■■■「ブラッド・リッパー」■■■
(10点/スラッシャーホラー:地雷)
クリスティらは、久々に集まった大学時代の中間達と一緒に川辺のキャンプ場へと川遊びに訪れるが、訪れたキャンプ場で会った森林警備隊のレンジャーから、彼らの訪れたキャンプ場には、閏年ごとの満月の夜にジュベル・フィッシュマンと言う伝説の殺人鬼が現れて、キャンパー達を次々に殺すといった伝説があるという事を知らされる。
最初は、そんなのは単なる噂だと一笑に付して、キャンプを楽しんでいた彼らだったが…
見たまんまな感じのパッケージと、どっかで聞いたような設定からも分かるように、かなりありきたりな感じのスラッシャーホラー映画。
元々は、向こうのケーブルTV向けのTV映画っぽいんだけど、自主制作映画かと思うような粗い画像に、主人公たちも全く垢抜けない感じの俳優が揃っている事もあって、15年ぐらい前の粗製濫造時代のスラッシャーホラーがDVDで再発売でもされたのか?と思いきや、実際には2002年とかの作品らしいので逆の意味で驚きです。
実は、タイムマシンにでも乗って時代を遡って撮ってきましたか?ってぐらいのイキオイなんですけど…
キャンプ場の殺人鬼って事から、ストーリーは「13日の金曜日」風で、殺人鬼はガスマスクみたいなのを付けてて「血のバレンタイン」風、森の中をひたすら逃げるシーンは「悪魔のいけにえ」風と、やりたい事は分からなくも無いんだけど、技術も演出も全く追いついてなくて恐ろしいほどに怖くないという、もう、感想を書いてる自分でも何言ってるのか分からなくなるようなぐらいの空回りっぷりが涙を誘います。
しかし、キャンプに来た通りすがりのオッサンは、何故かアコースティックギターをかき鳴らして『殺人鬼ジュベル・フィッシュマンの歌』とかを披露してくれるという、『80年代ホラーでもそのノリはヤバいだろ!!』って感じの禁じ手のようなバカネタでいきなり笑わせてくれるのは、個人的にはちょっとポイント高かったです。(笑)
ストーリーに関しては、何かもうショボいとかツマんないとか、そんなレベルを超越したツッコミどころが満載。
一応、中盤まではサスペンス風のノリで話が進み、殺人鬼の正体は何者なのか?とかって感じの事を臭わせるような展開になっていくのですが…
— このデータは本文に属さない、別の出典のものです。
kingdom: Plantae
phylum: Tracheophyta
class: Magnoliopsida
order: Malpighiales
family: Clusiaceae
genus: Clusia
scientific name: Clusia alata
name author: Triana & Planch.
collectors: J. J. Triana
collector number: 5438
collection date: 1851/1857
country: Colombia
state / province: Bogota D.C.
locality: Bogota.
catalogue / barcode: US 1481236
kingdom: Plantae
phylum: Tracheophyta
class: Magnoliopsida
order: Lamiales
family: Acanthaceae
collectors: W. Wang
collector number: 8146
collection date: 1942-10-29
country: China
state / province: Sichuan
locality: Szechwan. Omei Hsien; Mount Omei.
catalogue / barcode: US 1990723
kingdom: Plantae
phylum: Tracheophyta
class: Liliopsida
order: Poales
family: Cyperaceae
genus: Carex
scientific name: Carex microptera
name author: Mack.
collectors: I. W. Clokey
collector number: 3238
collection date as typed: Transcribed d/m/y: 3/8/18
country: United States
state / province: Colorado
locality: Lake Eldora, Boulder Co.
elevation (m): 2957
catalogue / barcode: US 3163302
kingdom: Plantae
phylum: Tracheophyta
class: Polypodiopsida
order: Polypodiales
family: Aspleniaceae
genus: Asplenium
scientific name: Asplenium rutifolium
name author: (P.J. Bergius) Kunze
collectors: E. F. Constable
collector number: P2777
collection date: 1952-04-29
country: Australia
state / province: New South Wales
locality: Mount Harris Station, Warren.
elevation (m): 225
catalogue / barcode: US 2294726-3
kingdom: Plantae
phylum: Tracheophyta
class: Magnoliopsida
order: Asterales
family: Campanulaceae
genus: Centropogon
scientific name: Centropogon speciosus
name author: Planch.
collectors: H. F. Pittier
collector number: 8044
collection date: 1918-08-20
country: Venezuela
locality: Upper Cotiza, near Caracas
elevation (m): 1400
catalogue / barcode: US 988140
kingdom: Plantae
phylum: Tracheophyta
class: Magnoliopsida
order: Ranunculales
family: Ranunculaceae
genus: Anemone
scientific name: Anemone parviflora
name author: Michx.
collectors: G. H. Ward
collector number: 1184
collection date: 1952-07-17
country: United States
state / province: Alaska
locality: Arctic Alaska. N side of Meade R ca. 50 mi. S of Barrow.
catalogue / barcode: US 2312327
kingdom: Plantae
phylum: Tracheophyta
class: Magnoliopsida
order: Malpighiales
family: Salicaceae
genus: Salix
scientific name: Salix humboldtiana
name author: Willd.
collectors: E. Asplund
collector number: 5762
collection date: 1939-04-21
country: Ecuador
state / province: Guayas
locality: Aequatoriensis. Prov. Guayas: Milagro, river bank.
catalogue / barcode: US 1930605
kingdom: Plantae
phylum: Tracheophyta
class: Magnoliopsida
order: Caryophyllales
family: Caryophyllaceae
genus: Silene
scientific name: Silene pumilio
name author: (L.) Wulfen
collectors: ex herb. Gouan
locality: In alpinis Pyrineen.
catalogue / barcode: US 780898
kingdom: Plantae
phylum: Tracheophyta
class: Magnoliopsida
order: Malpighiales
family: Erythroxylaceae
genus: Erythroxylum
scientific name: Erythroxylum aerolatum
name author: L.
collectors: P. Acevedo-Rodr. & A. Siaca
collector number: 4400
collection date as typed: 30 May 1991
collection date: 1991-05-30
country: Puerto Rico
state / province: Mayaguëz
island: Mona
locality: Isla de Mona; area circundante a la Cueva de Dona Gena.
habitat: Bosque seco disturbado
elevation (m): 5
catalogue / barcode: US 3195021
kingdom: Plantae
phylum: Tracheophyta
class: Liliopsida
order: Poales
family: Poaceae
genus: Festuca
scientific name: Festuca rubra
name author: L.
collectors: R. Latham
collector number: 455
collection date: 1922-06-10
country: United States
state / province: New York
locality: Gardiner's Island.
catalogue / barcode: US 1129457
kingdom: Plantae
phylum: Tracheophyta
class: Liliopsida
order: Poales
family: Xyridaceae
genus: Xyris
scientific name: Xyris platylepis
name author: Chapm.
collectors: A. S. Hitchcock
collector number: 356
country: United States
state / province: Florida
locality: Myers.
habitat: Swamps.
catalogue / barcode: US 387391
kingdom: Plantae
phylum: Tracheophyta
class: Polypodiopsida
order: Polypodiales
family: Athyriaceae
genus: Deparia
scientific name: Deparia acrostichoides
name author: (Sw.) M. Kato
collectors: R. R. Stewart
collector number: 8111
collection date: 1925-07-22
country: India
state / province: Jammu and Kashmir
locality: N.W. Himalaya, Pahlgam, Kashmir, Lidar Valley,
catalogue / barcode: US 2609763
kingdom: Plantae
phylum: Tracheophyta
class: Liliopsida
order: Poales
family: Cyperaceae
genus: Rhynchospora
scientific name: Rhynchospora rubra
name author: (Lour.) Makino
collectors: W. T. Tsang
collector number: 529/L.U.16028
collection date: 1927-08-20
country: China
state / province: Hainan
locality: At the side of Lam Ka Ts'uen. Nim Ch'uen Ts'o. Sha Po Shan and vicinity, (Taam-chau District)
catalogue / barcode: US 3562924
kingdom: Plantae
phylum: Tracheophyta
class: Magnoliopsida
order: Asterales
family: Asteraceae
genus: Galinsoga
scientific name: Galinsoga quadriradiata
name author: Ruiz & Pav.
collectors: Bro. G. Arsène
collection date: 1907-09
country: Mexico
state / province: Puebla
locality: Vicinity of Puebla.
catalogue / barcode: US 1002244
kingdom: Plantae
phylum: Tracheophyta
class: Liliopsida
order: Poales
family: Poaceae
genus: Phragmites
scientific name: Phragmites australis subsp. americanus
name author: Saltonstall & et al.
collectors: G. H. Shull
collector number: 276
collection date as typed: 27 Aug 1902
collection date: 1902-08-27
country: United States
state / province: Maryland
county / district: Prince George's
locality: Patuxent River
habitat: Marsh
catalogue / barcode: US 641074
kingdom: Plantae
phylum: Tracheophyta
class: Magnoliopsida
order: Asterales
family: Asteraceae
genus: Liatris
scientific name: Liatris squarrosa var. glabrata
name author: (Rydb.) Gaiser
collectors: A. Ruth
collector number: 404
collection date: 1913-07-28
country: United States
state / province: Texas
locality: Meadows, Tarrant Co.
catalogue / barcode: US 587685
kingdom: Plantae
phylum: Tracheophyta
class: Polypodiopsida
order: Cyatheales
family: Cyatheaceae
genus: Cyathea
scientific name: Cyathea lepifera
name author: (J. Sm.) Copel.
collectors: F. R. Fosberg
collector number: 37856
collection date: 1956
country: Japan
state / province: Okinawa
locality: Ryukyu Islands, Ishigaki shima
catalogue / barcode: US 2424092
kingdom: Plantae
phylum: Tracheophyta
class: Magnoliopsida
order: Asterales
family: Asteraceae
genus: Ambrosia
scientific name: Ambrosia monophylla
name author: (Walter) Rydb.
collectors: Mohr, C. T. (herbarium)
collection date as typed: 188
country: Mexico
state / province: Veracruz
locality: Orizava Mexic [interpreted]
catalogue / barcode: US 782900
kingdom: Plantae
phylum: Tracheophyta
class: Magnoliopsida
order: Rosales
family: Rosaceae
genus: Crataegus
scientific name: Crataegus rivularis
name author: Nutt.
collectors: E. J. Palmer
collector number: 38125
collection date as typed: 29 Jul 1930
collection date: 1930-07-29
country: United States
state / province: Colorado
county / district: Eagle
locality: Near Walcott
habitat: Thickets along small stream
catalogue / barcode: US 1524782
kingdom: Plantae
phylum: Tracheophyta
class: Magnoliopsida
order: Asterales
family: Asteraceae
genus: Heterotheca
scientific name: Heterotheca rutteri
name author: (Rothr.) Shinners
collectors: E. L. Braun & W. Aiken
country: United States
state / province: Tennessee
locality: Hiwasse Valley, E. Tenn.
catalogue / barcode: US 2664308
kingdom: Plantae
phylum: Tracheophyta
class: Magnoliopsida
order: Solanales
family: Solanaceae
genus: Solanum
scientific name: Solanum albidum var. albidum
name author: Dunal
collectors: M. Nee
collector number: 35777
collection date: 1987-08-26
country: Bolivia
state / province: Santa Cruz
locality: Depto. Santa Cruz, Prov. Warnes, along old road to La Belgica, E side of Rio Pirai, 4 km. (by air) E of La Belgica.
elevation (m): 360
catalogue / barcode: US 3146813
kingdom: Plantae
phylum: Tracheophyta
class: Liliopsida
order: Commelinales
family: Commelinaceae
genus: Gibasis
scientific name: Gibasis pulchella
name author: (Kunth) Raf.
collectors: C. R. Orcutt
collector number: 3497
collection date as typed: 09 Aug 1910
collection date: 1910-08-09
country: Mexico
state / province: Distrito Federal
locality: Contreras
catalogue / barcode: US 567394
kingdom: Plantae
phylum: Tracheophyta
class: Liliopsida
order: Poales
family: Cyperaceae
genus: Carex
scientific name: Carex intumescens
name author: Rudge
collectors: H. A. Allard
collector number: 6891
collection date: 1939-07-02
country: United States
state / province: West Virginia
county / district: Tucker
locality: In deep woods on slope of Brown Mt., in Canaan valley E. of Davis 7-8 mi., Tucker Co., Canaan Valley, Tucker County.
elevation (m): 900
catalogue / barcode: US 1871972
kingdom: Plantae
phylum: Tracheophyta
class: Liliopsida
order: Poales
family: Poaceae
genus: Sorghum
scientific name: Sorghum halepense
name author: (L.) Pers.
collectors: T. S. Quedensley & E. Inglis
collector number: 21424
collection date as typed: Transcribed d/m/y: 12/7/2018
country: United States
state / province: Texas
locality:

ラストで最後に生き残った若者の一人が、殺人鬼の首をなんとかショベルで切り落として事件解決。
殺人鬼の正体は何者だったのか、果たしてそのマスクの下の素顔は!?と思いきや…
若者は殺人鬼のマスクを外さずにトボトボと帰ってしまい、結局その正体は謎のまま…
って、序盤のサスペンス風の展開は一体何やっちゅうねん!!
また、ストーリーの中盤で、殺人鬼が唐突にレンジャーに銃で撃たれて倒れるんだけど『あっさり殺されたのか?』と思いきや、次のシーンでは、全く別の場所で何も無かったかのように普通に画面に登場。
一瞬、『実は犯人が2人居た?』とか思って観てたら、それ以降に何の説明も無し。
もしかして、殺人鬼の不死性を描きたかったのかもしれないですが、唐突過ぎる上に何のフォローも無しで全く意味不明です。
もしかして、この映画の脚本を書いた人は途中まで書いた所でオチを考えるのが嫌になりましたか?
もしくは激しい健忘症で、自分がどんなシナリオを書いたかを途中で忘れましたか?
その他にも、やたらとモタモタ歩いてやる気の無さそうな殺人鬼とか、可愛いヒロインは速攻で殺されて、どうでもいいオバサンだけが後まで生き残るというファンサービスを全く考えてない理不尽な展開とか、とにかくツッコミどころが満載。
というか、むしろツッコまなくて良い部分を探すのが大変なぐらいのイキオイです。
ツッコミ体質の人が観ると、あまりの内容に発作を起こして死にそうになるかもしれません。
総評としましては、B級を通り越してD級ホラーぐらいの、色んな意味でとにかくお粗末な映画。
普通はツッコミどころ満載の映画というと多少は笑えるものなのですが、この映画の場合、あまりにいいかげんな展開に笑うとか怒るとかを通り越して唖然とする事ウケアイ。
『ハァ?何じゃそりゃ?』といった感じの、空いた口が塞がらない・オブ・ジ・イヤーとでも言うようなノリの理不尽さに、ツッコむ気力さえも激しく奪われるでしょう。
映画を観て空いた口が塞がらなくなるような気分に浸りたければ、ネタ映画として観ておいても良いのではないでしょうか?
ツッコミ体質の友達と一緒に観たら、きっと3日はネタに困りませんよ。